* **Problem requirements**
Copying task for the records below: reproduce each one exactly and drop the pictures.

* **Data for the task**

******

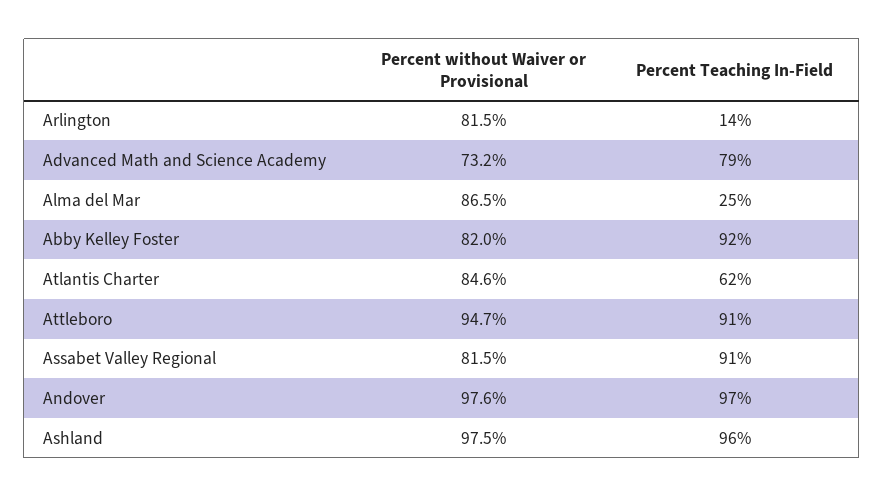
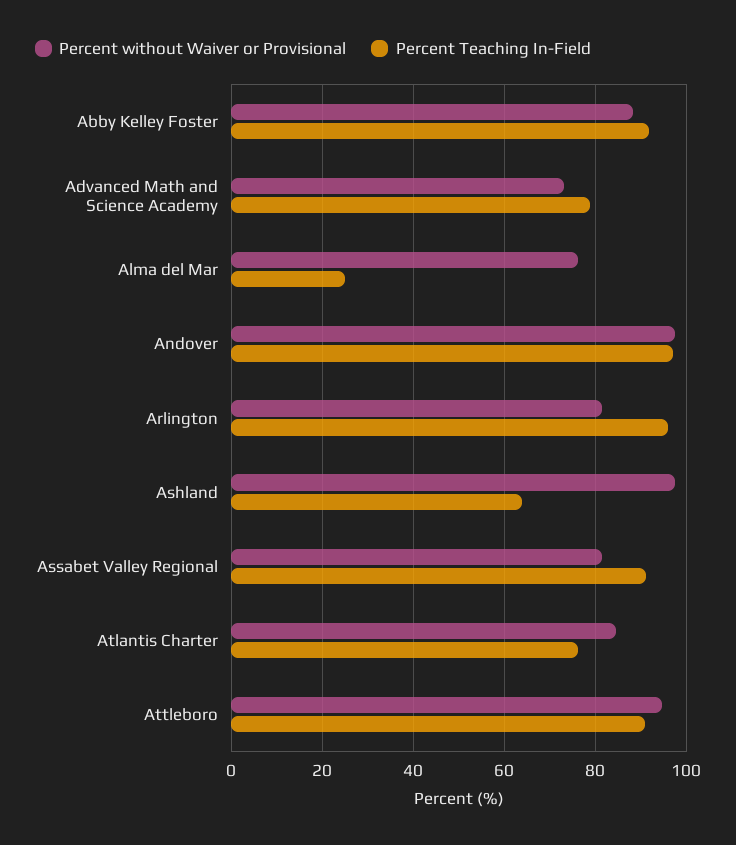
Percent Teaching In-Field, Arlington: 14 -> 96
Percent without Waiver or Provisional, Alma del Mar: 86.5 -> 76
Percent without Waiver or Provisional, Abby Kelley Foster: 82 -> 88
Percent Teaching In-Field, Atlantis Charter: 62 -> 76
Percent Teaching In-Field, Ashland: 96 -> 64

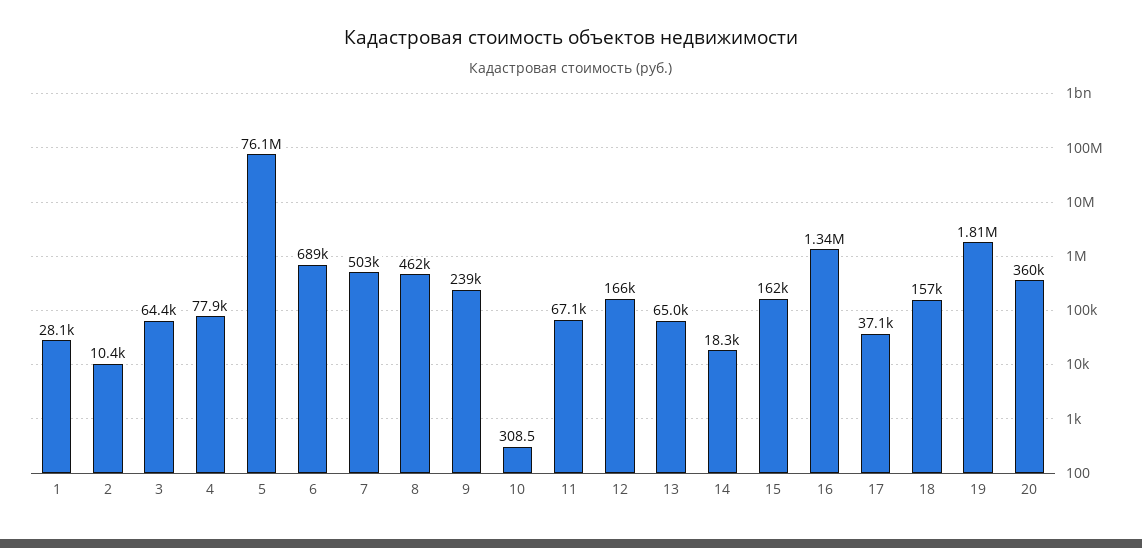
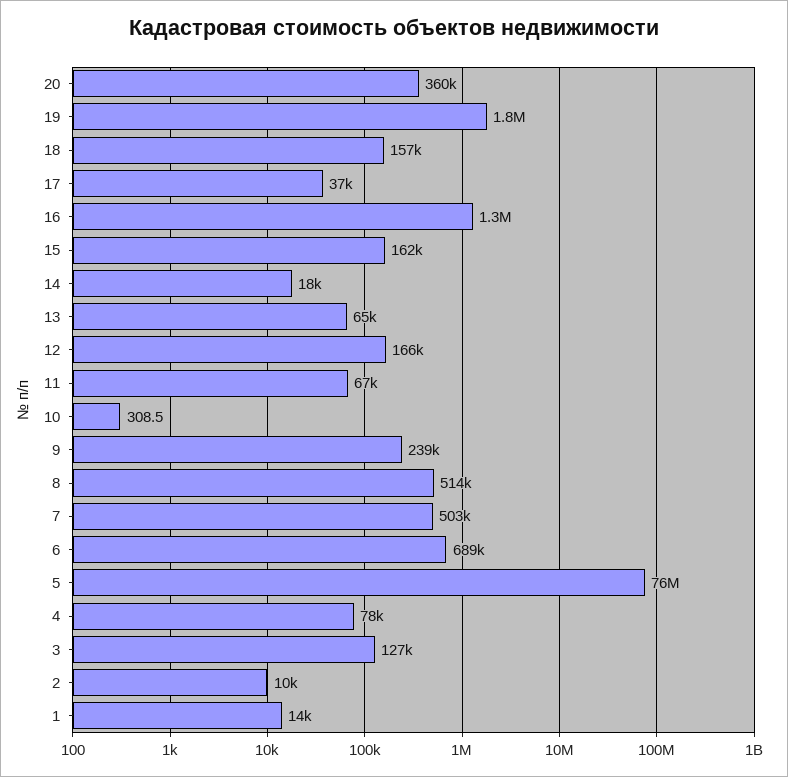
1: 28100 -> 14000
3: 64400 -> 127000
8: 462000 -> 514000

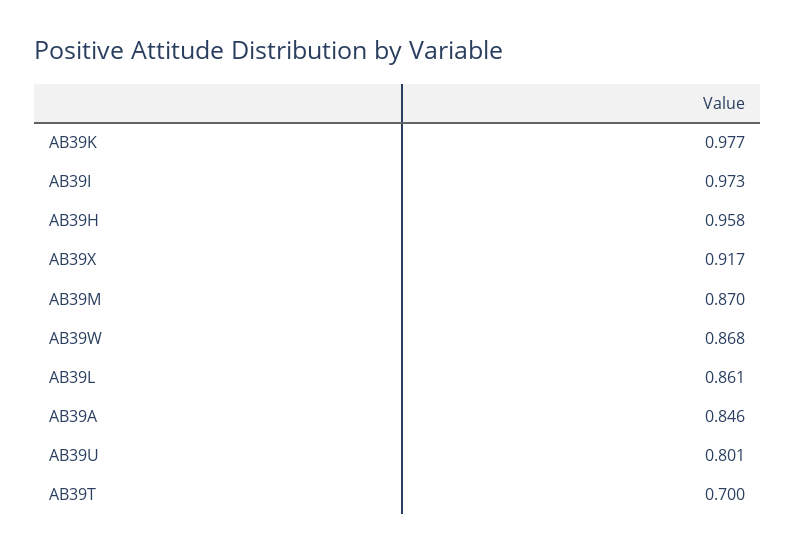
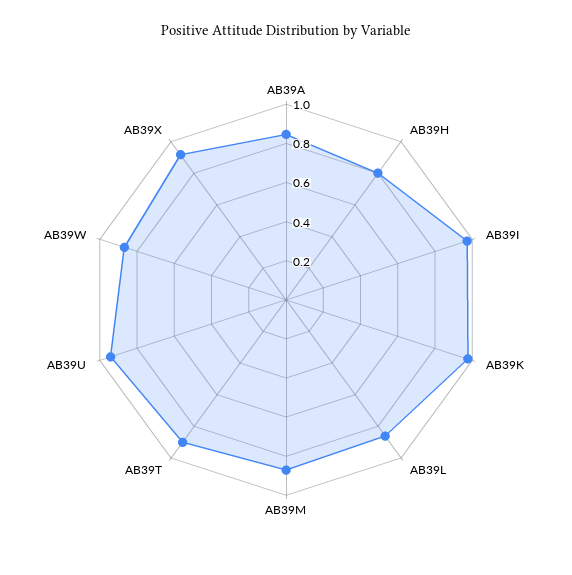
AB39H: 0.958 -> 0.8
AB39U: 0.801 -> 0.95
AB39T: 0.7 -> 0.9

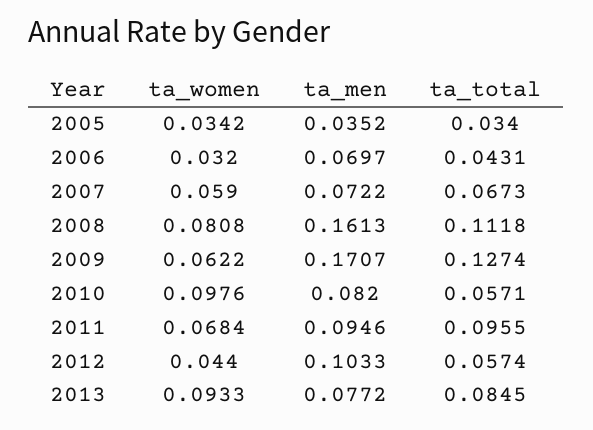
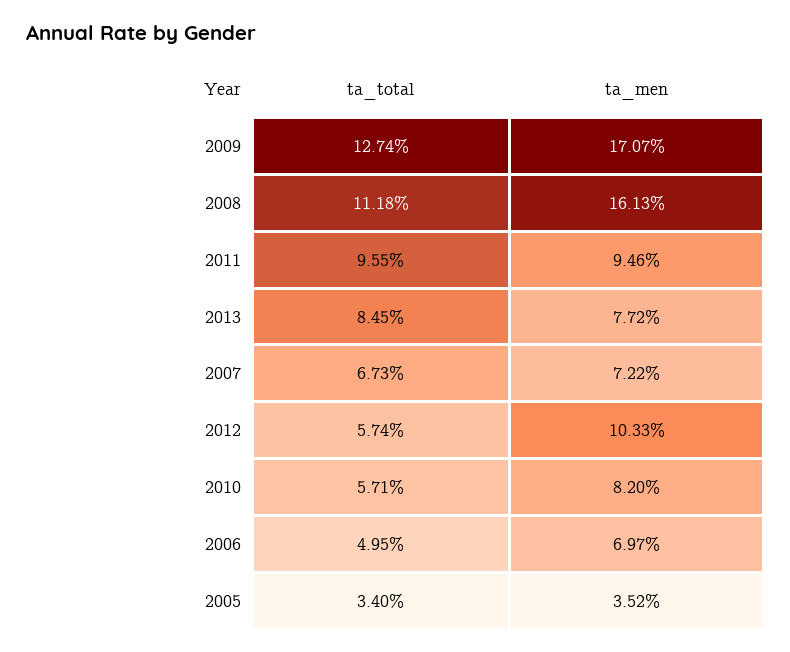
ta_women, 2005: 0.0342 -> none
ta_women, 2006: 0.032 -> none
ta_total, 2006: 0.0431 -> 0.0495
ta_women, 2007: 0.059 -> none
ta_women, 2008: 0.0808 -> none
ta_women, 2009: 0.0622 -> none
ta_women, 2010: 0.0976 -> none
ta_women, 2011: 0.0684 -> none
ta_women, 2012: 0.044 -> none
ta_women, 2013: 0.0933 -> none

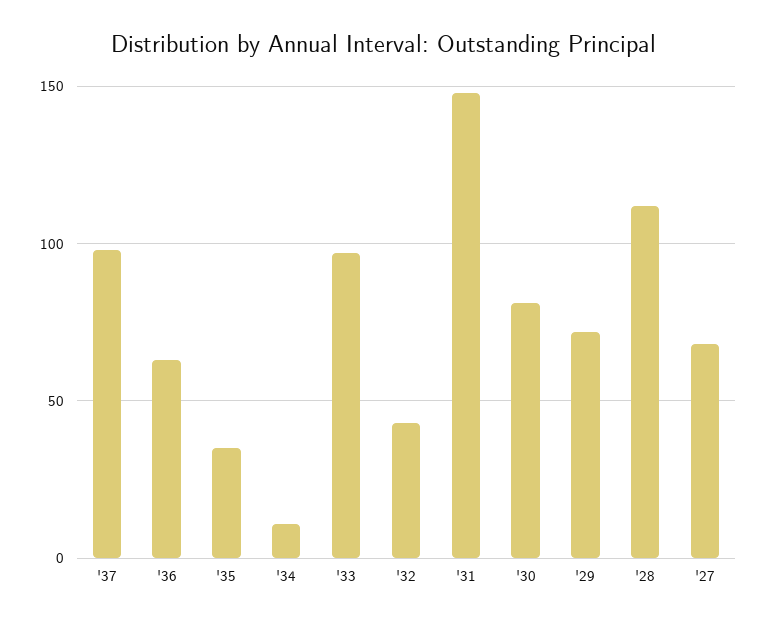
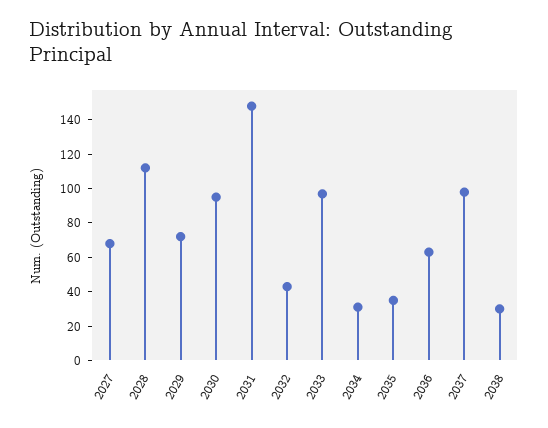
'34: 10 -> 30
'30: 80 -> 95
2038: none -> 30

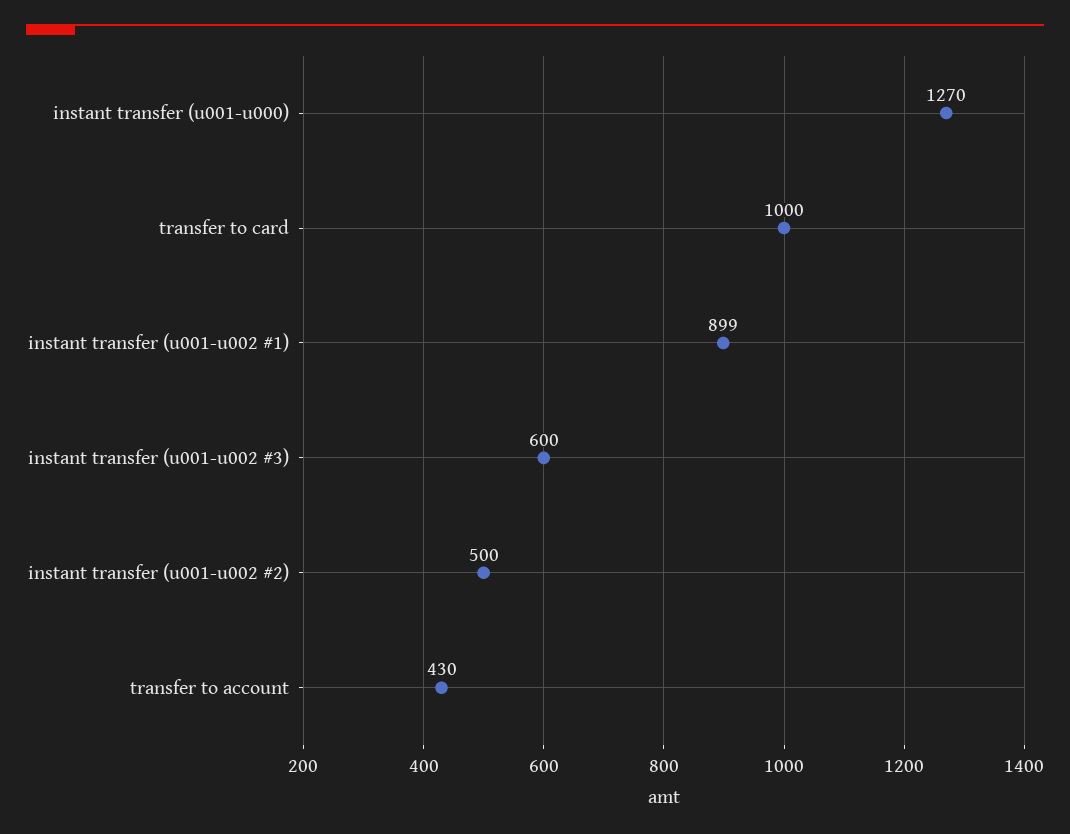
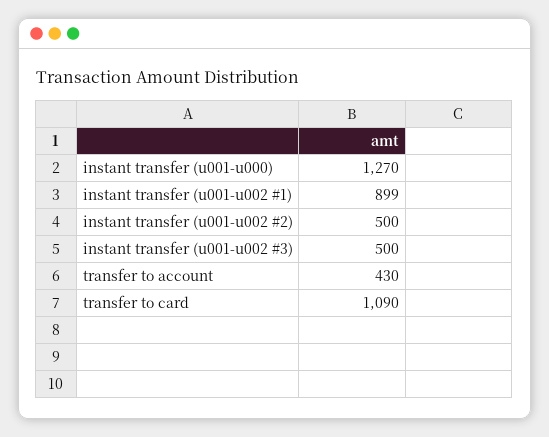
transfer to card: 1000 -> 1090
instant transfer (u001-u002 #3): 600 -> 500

******

* **Response area**
Percent Teaching In-Field, Arlington: 14 -> 96
Percent without Waiver or Provisional, Alma del Mar: 86.5 -> 76
Percent without Waiver or Provisional, Abby Kelley Foster: 82 -> 88
Percent Teaching In-Field, Atlantis Charter: 62 -> 76
Percent Teaching In-Field, Ashland: 96 -> 64

1: 28100 -> 14000
3: 64400 -> 127000
8: 462000 -> 514000

AB39H: 0.958 -> 0.8
AB39U: 0.801 -> 0.95
AB39T: 0.7 -> 0.9

ta_women, 2005: 0.0342 -> none
ta_women, 2006: 0.032 -> none
ta_total, 2006: 0.0431 -> 0.0495
ta_women, 2007: 0.059 -> none
ta_women, 2008: 0.0808 -> none
ta_women, 2009: 0.0622 -> none
ta_women, 2010: 0.0976 -> none
ta_women, 2011: 0.0684 -> none
ta_women, 2012: 0.044 -> none
ta_women, 2013: 0.0933 -> none

'34: 10 -> 30
'30: 80 -> 95
2038: none -> 30

transfer to card: 1000 -> 1090
instant transfer (u001-u002 #3): 600 -> 500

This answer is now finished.